RABINO E DOADOR

RABINO NILTON BONDER


 

 

Foi divulgado com destaque pela imprensa que o guitarrista Marcelo Fromer não teria podido ser enterrado em cemitério israelita por conta da doação de seus órgãos. Esta informação não procede e, embora desmentida, pela extensão de sua divulgação, repercutiu de forma bastante negativa tanto para a causa da doação de órgãos como para a comunidade judaica.

Não sei como esta informação equivocada veio parar na primeira página de vários jornais quando a família havia tomado a decisão de enterra-lo por conta própria. A leviandade consistiu, além da precipitação de uma informação errada, no tom sensacionalista e irresponsável acerca da injustiça de um grupo que penalizava o bem e o correto.

Cabem, portanto, duas explicações que ficam mais como registro do que como expectativa de desfazer uma notícia com a amplidão de um cabeçalho de primeira página:

Não existe a proibição de enterro em cemitérios judaicos daqueles que tenham doado órgãos. Tome-se em consideração que a aberração maior para a tradição judaica em termos de comportamento com a vida é o suicídio. Mesmo o suicida não é impedido de ser enterrado no cemitério, cabendo-lhe no passado a pena de ser enterrado junto ao muro ou nos limites do cemitério. Tomemos o doador de órgãos como o oposto do suicida, como alguém que valoriza a vida a tal ponto que deseja preserva-la mesmo quando não a pode preservar em si. Não seria de se esperar que um ato de amor e solidariedade viesse a ser execrado como foi sugerido.

A segunda questão no que tange à doação de órgãos, a tradição judaica, que como toda tradição tem múltiplas correntes, não se opõe consensualmente aos mesmos. A preservação da vida é um valor máximo de uma tradição que contribuiu à nossa civilização nada menos do que com preceitos que incluem: "não matarás"; "e escolherás a vida" e "ama a teu próximo como a ti mesmo". Não existem ressalvas do judaísmo à intenção de doar órgãos que representa uma das poucas brechas no mundo moderno para um comportamento menos alienado e mais solidário. Salvar vidas tem precedência a todo o tipo de observância religiosa ou dogma religioso desde que não seja às custas de outra vida. É esta exceção, demandando igual respeito à vida do doador, que apresenta dificuldades para o segmento ortodoxo uma vez que para o sucesso dos transplantes os órgãos devem ser retirados logo após a confirmação da morte cerebral, quando o corpo ainda preserva certos sinais vitais.

Os métodos e critérios de doação de órgão devem estar sob questionamento sempre, sendo matéria consensual apenas o desejo de salvar vidas e a solidariedade. É uma discussão mais ampla do que determinar se é "certo ou errado" e repassar à classe médica e política a responsabilidade e a autoridade de determinar métodos e critérios.
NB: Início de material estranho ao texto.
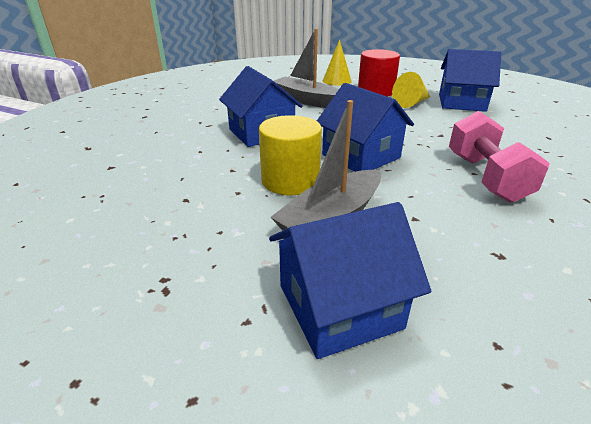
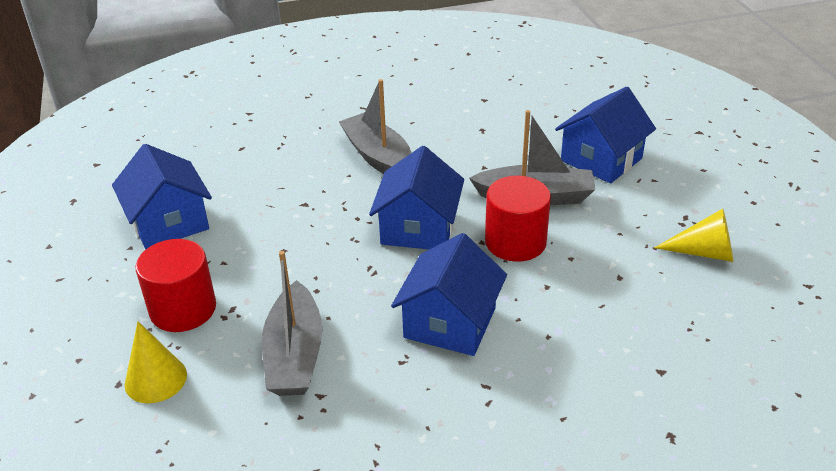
camera: 130 degrees left, 5 degrees up
yellow cylinder [259,115,322,195] -> red cylinder [485,176,551,262]
blue house [269,202,431,359] -> blue house turned 75 degrees counterclockwise [555,87,656,183]
yellow cone [392,72,430,108] -> yellow cone moved to [654,209,733,262]
pink dumbbell [449,111,550,203] -> grey boat [339,79,412,174]

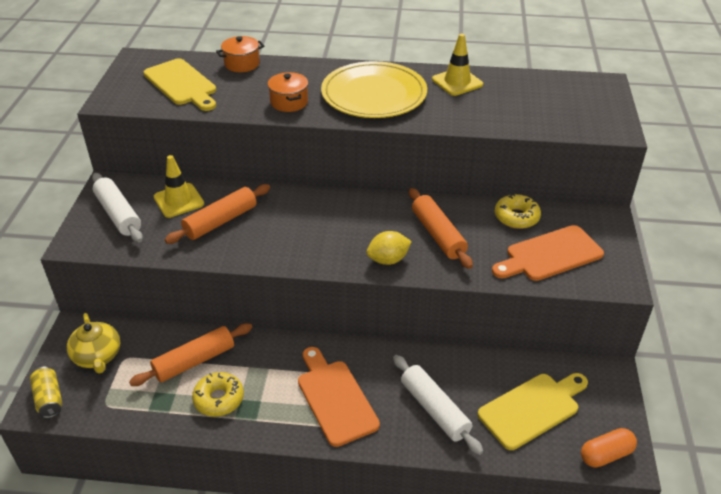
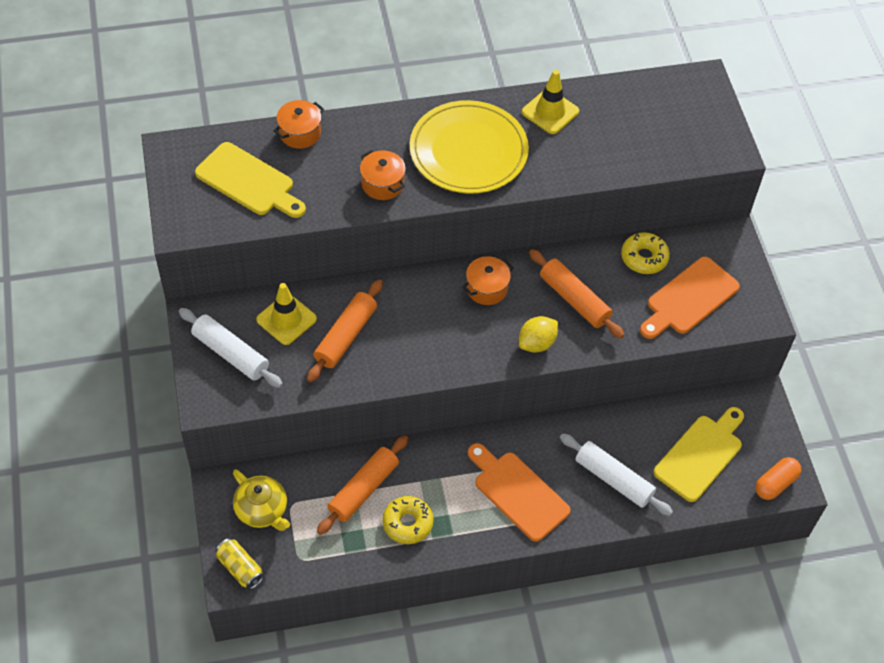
camera: 20 degrees left, 15 degrees up
none -> orange pot [463,256,514,305]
Aspectos como o critério na declaração da morte, a mercantilização de órgãos e uma possível atitude desrespeitosa de "desmonte" desnecessário de órgãos, são questões que sim intervém no bem e no mal, no certo e no errado.

Nossa civilização carece de reflexões mais profundas diante dos avanços científicos que não podem unicamente se valer do desejo de "salvar" a vida, sem ponderações sobre a própria vida de forma mais profunda. Entenda-se que o grande inimigo da vida não é a morte, mas o desejo de imortalidade a qualquer preço. Pecado esse que esta no âmago de nossa civilização. Não é à toa que em nome da preservação da vida tantas barbáries e torturas são realizadas em nossos hospitais e CTIs. São tormentos originários de nosso desejo de controle e nosso medo da morte. Há uma urgente convocação à filosofia, a ética e a espiritualidade para nos ajudar a pensar de forma não consensual e unânime para que reflita as verdadeiras tensões inerentes em todas estas questões.

Marcelo Fromer fez o que de mais nobre um indivíduo pode fazer. Cabe a nossa sociedade proteger este tipo de decisão e criar as condições para que ela possa ser feita com o mínimo ou, se possível, sem ressalvas. Que possa ser uma extensão de nosso compromisso com a vida e não com a imortalidade; com valores profundos de respeito e não apenas um consenso moral.

Seu ato foi um legado em prol de uma causa fundamental. Nada tinha a ver com os judeus e a questão de doação de órgãos, nada tinha a ver com punições e formas de execrar que não existem. A emoção do momento pedia um cuidado maior com o foco e com a qualidade das informações.